*Dataset section*:
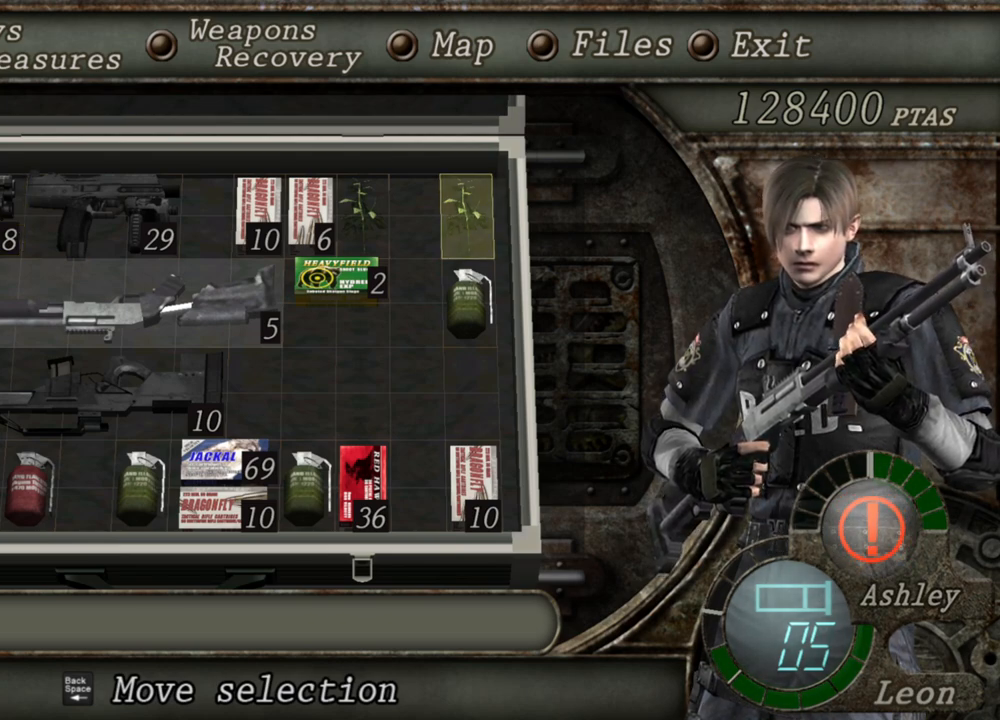
{"keys": [], "mouse": [], "events": []}
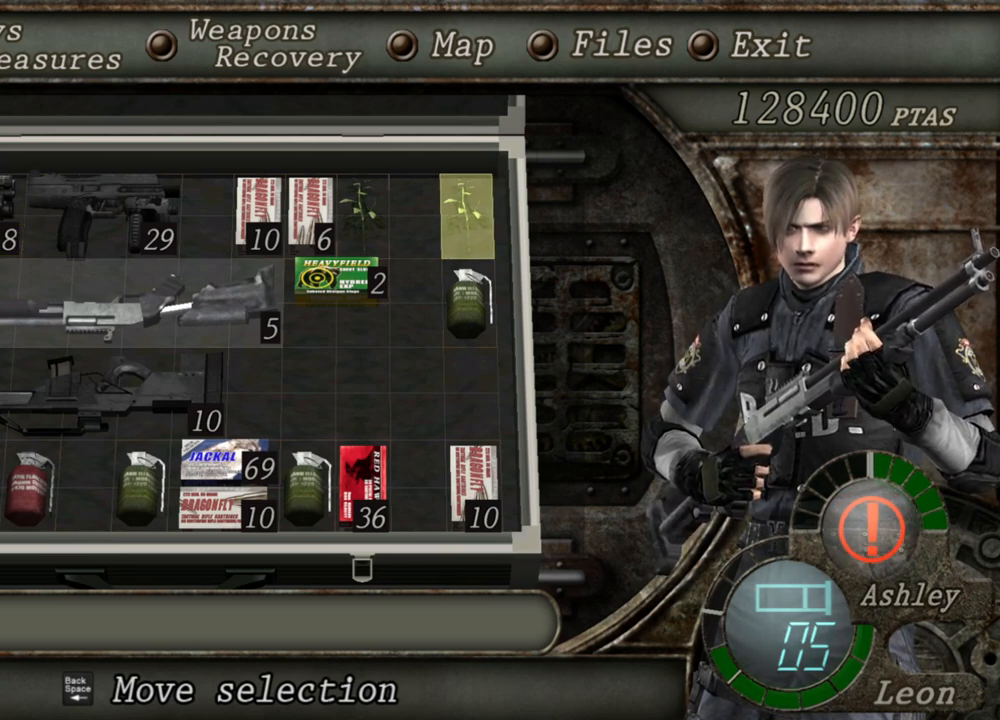
{"keys": [], "mouse": [], "events": []}
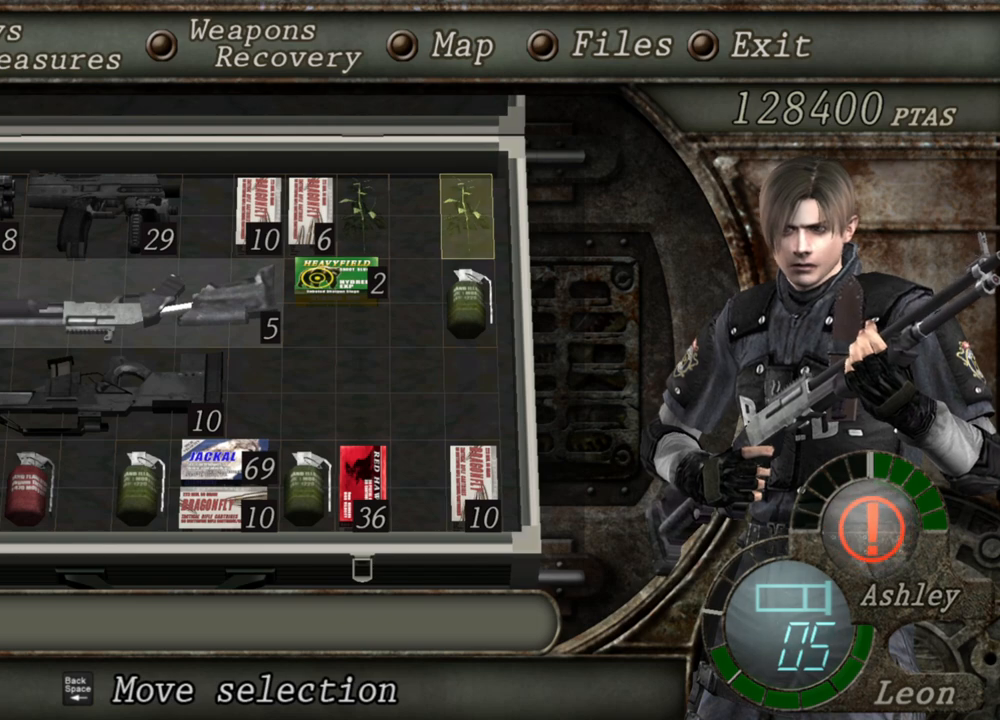
{"keys": [], "mouse": [], "events": []}
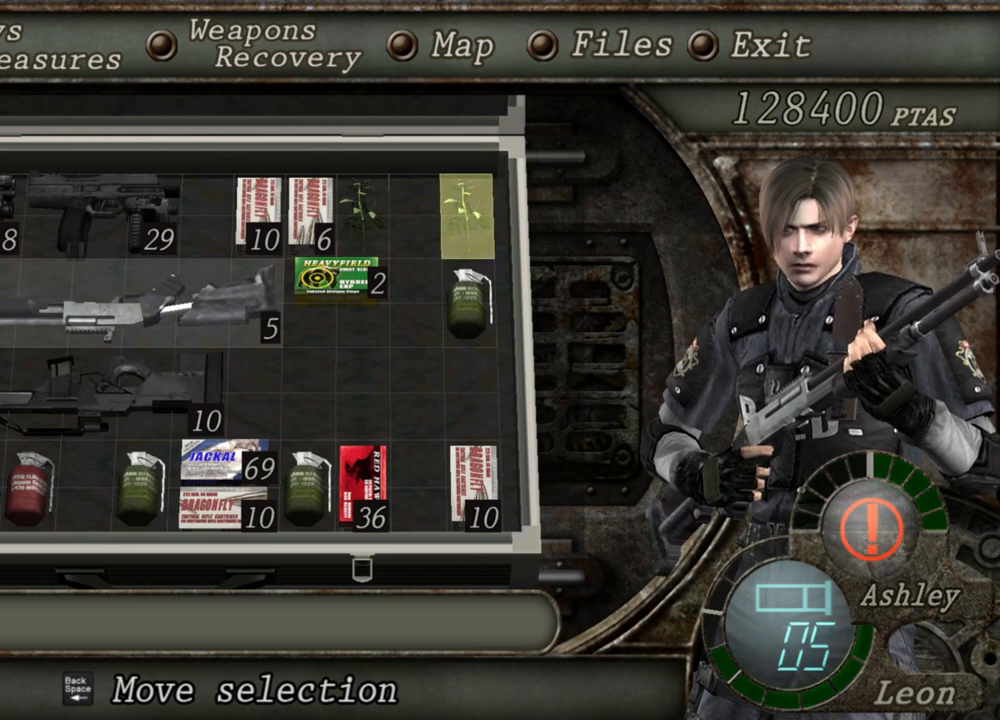
{"keys": [], "mouse": [], "events": []}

*Aim of the task*: Leaving out the pictures, output each line above exactly as it is.

*Your solution*:
{"keys": [], "mouse": [], "events": []}
{"keys": [], "mouse": [], "events": []}
{"keys": [], "mouse": [], "events": []}
{"keys": [], "mouse": [], "events": []}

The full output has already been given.